A bronze sculpture of a West African king, which has been in the collection of a Rhode Island museum for more than 70 years, is among 31 objects of cultural value returned to the Nigerian government.
The sculpture, called the Head of a King or Oba, preserved at the Rhode Island School of Design Museum (RISD), was among the objects presented to Nigeria during a ceremony at the Smithsonian Institution in Washington, D.C. on Tuesday.
The Benin Bronzes were stolen in 1897 when British colonial troops invaded and looted the Kingdom of Benin, now located in present-day Nigeria.
“In 1897, the ‘head of an Oba’ was stolen from the royal palace by Oba Ovonranwmen,” Sarah Ganz Blythe, acting director of the RISD museum, said in a statement.
“The RISD Museum worked with the National Commission of Museums and Monuments of Nigeria to bring this sculpture to the people of Nigeria where it belongs,” said Blythe.

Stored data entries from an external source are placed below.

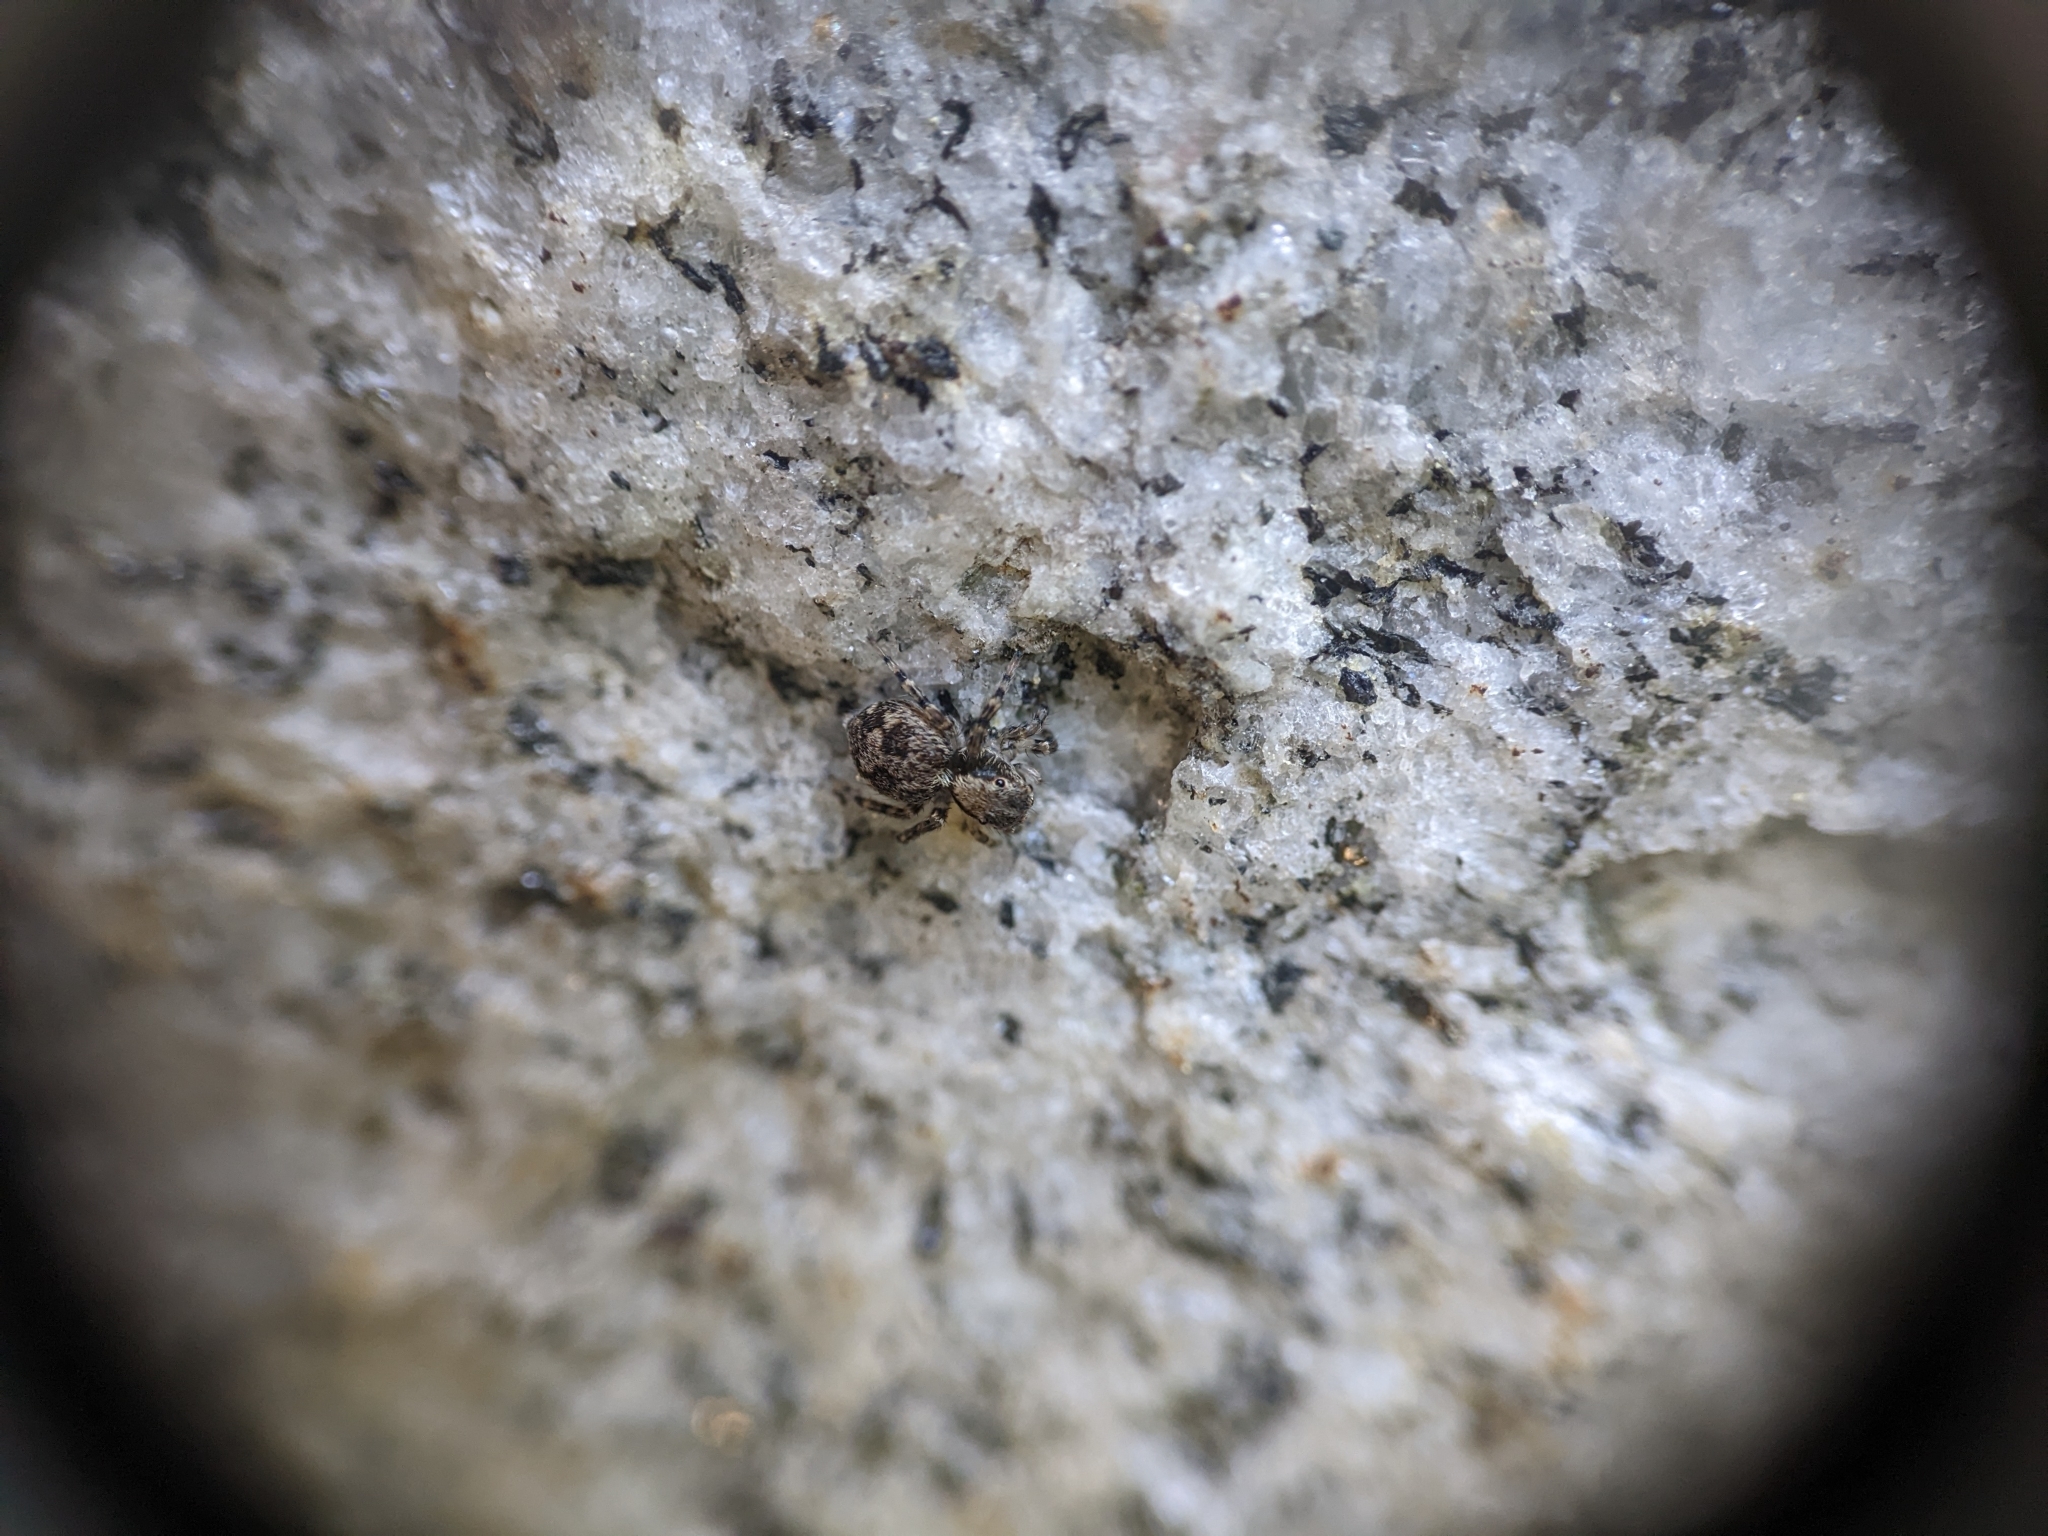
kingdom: Animalia
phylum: Arthropoda
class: Arachnida
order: Araneae
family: Salticidae
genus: Naphrys
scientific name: Naphrys pulex
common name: Flea jumping spider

Among the pieces stolen in the late 19th century were 29 that the Smithsonian Institution’s Board of Regents voted in June to return to Nigeria and an object from the National Gallery of Art, officials said.
“Today we address a historic injustice by returning the Benin Bronzes, magnificent examples of Benin culture and history,” wrote Lonnie Bunch III, founding director of the Smithsonian National Museum of African American History and Culture, on Twitter.
“Through this repatriation, we recognize a legacy of cultural theft and are doing our part to bring African culture back to Africans.”
The Head of a King, believed to be from the 17th century, was donated to the RISD Museum in 1939 by Lucy Truman Aldrich. It was acquired by the Knoedler Gallery in New York in 1935 in a sale of objects from the Kingdom of Benin. The museum said in a statement.
A French customs stamp on the inside indicates it was kept in a French collection.
The RISD museum said the sculpture was almost certainly one of the looted objects, although it was unable to link the piece to a specific French or British collection.
The bronze head represents an Oba or king of the Edo people of Benin in West Africa. The sculptures were commissioned by a new king in honor of a predecessor and placed on ancestral altars in the royal palace, the museum says.
The repatriation is part of a worldwide movement of cultural institutions to return artifacts stolen during the colonial wars.
In August, Germany signed an agreement to transfer ownership of Benin bronzes in its museums to Nigeria. The collection has been described as the most extensive transfer of museum artifacts from a colonial context to date and includes 512 objects that arrived in Berlin after the 1897 sack.
In the same month, the Horniman Museum and Gardens in London announced that it would donate a collection of 72 Benin bronzes to the Nigerian government.
Abba Isa Tijani, director general of Nigeria’s National Commission of Museums and Monuments, said she hoped the recent transfer would inspire other museums to return African artifacts.